§ GIVEN PASSAGE
☆ ☆ ☆ ☆

From: Omar Sandoval <osan...@fb.com>

While revisiting my Btrfs swapfile series [1], I introduced a situation
in which reclaim would lock i_rwsem, and even though the swapon() path
clearly made GFP_KERNEL allocations while holding i_rwsem, I got no
complaints from lockdep. It turns out that the rework of the fs_reclaim
annotation was broken: if the current task has PF_MEMALLOC set, we don't
acquire the dummy fs_reclaim lock, but when reclaiming we always check
this _after_ we've just set the PF_MEMALLOC flag. In most cases, we can
fix this by moving the fs_reclaim_{acquire,release}() outside of the
memalloc_noreclaim_{save,restore}(), althought kswapd is slightly
different. After applying this, I got the expected lockdep splats.

☆ ☆ ☆ ☆

§ DATA EXCERPT
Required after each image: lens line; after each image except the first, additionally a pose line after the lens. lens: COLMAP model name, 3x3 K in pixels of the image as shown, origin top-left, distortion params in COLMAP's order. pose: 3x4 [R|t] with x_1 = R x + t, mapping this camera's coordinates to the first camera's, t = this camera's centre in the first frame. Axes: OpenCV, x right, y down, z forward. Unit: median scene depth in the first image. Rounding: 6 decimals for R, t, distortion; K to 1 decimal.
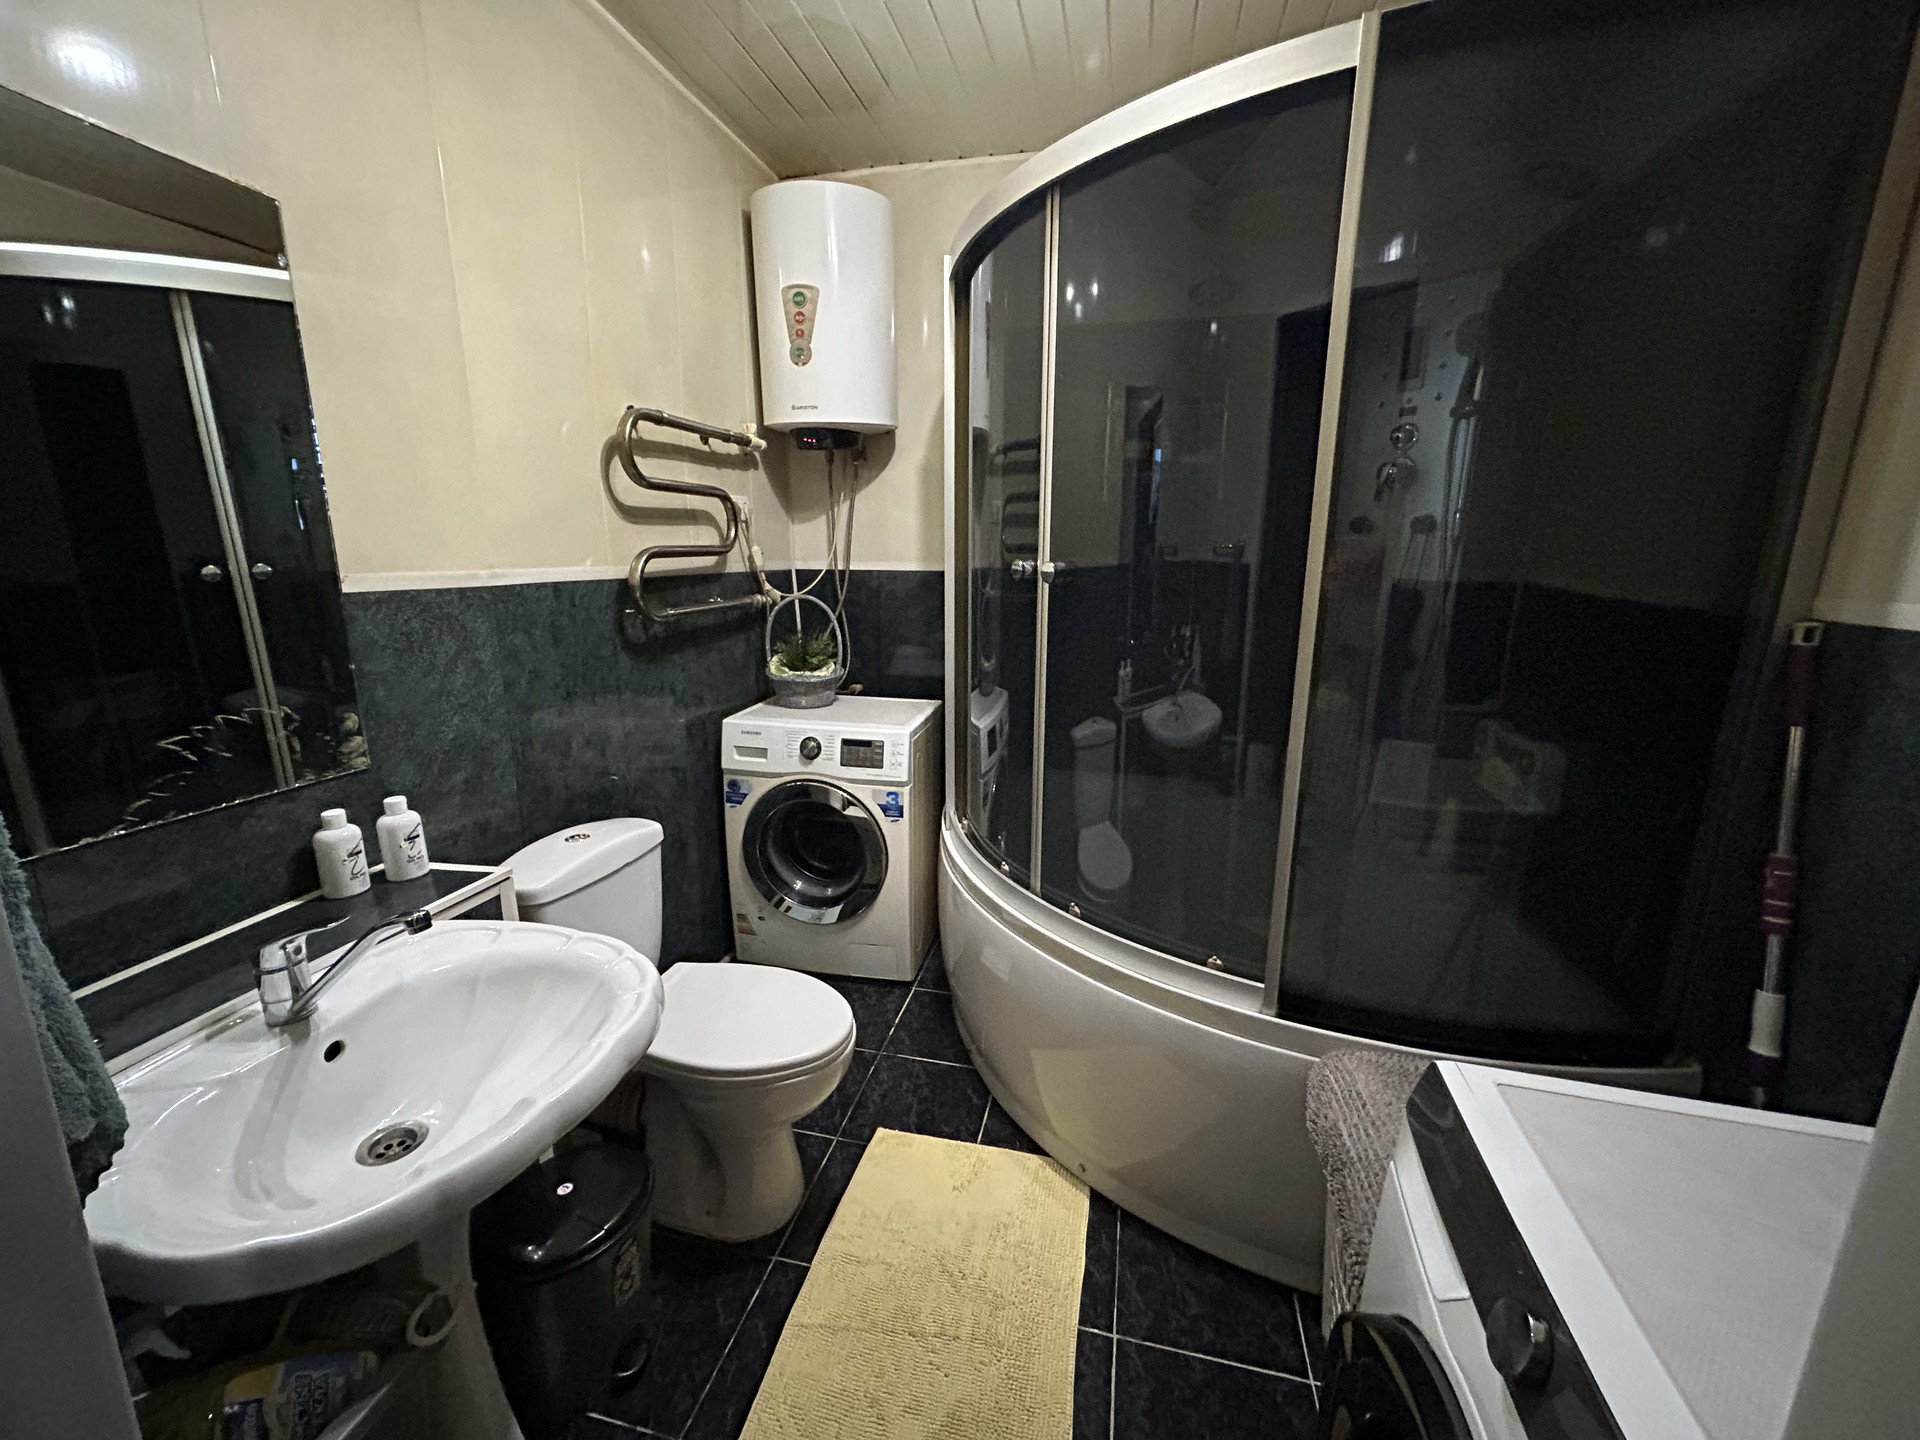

☆ ☆ ☆ ☆

§ EXERCISE GOAL
Continue the fs_reclaim lockdep patch description above, starting after its last sentence.

§ WRITTEN ANSWER
1: https://lwn.net/Articles/625412/
Fixes: d92a8cfcb37e ("locking/lockdep: Rework FS_RECLAIM annotation")
Signed-off-by: Omar Sandoval <osan...@fb.com>
---
 include/linux/sched/mm.h |  4 ++++
 mm/page_alloc.c          | 20 +++++++++++++++-----
 mm/vmscan.c              | 20 +++++++++++++-------
 3 files changed, 32 insertions(+), 12 deletions(-)

diff --git a/include/linux/sched/mm.h b/include/linux/sched/mm.h
index 2c570cd934af..93294695688a 100644
--- a/include/linux/sched/mm.h
+++ b/include/linux/sched/mm.h
@@ -163,9 +163,13 @@ static inline gfp_t current_gfp_context(gfp_t flags)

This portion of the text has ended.